Manitoba minimum wage increases but advocate says it isn't enough
Wage will rise from $11.35 per hour to $11.65 per hour as of Oct. 1
Manitobans earning minimum wage will their paycheques grow, as the province's minimum wage will increase by 30 cents to $11.65 per hour, as of Oct. 1. But an anti-poverty advocate says it will not translate into more money in people's pockets.
Josh Brandon says the increase won't make much of a difference, as it keeps pace with inflation.
"Basically $11.35 an hour last year, pretty much buys you about exactly what $11.65 will buy you this year," Brandon told CBC News. "It just keeps workers treading water."
When the increase was announced in a media release last March, Manitoba's Growth, Enterprise and Trade Minister Blaine Pedersen boasted that the increase "will help our economy continue to attract new investment and participation in the workforce."
However, the 30-cent adjustment was based on the province's 2018 inflation rate of 2.5 cents, rounded up to the nearest five cents.

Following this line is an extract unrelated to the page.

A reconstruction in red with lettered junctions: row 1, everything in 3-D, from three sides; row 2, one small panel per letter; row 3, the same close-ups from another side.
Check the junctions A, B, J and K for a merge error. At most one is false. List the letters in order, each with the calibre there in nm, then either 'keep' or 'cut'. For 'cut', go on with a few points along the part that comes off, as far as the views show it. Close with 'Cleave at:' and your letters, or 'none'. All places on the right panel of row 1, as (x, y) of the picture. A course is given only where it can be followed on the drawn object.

"Workers in Manitoba are working hard, and low-wage workers are working extra hard, because they are often having to take extra shifts to make ends meet," said Brandon, adding that increasing rent and food prices are not helping that struggle.
"We need to make sure that every worker finds that their job is a path out of poverty, it shouldn't be keeping you in poverty."

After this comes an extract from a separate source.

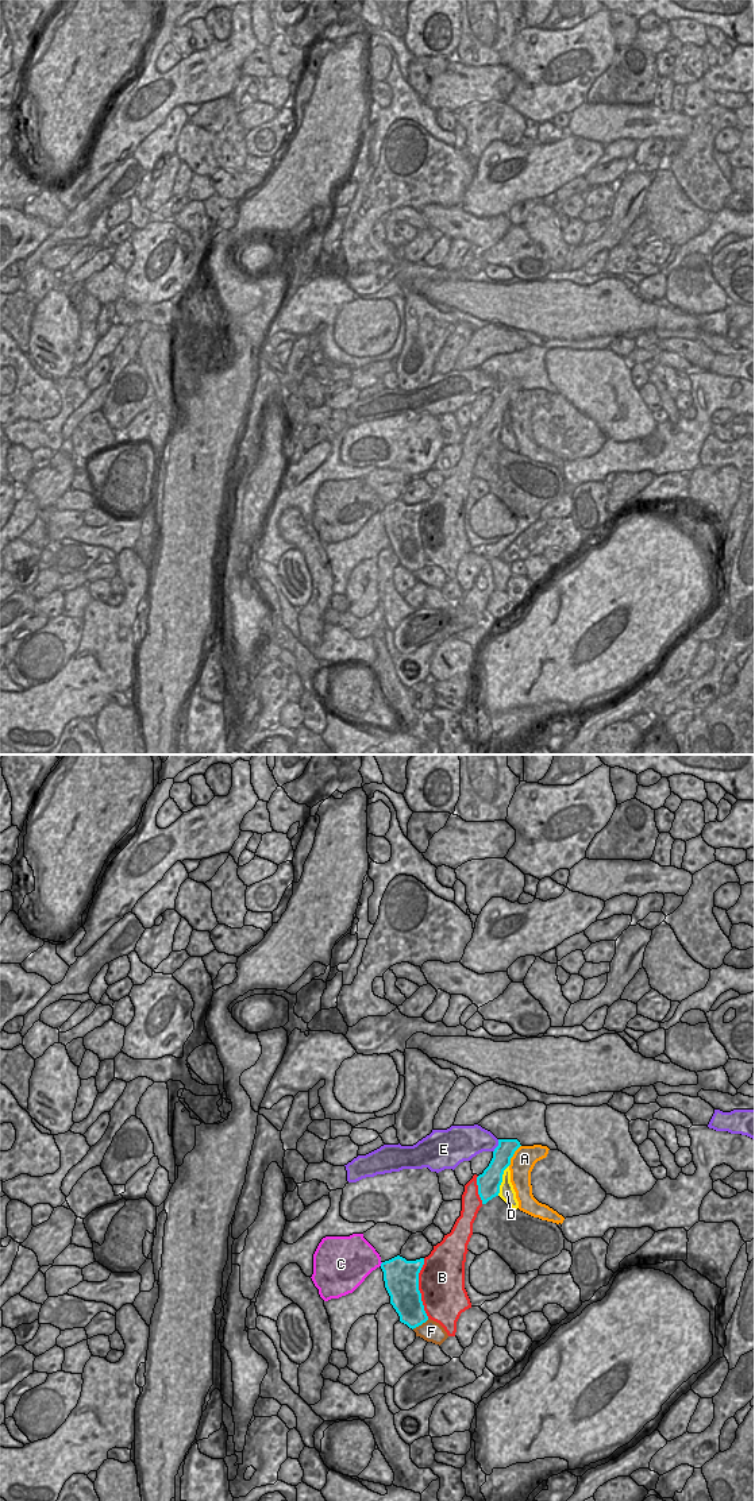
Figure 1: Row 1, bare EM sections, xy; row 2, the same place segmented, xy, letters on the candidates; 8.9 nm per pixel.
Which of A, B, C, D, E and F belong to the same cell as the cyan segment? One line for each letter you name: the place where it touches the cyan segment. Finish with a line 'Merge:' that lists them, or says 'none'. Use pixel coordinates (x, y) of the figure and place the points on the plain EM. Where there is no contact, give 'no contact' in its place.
Merge: none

Brandon says the stereotype that minimum wage workers are young people living at home, or people trying to earn an extra buck, is wrong. In reality, he says, it's a diverse demographic that consists of mostly adults over the age of 20, as well as families.
Ontario has a minimum wage of $14 per hour, while Alberta's is even higher at $15 an hour. Brandon says that's where Manitoba should be aiming, because those are closer to living wages.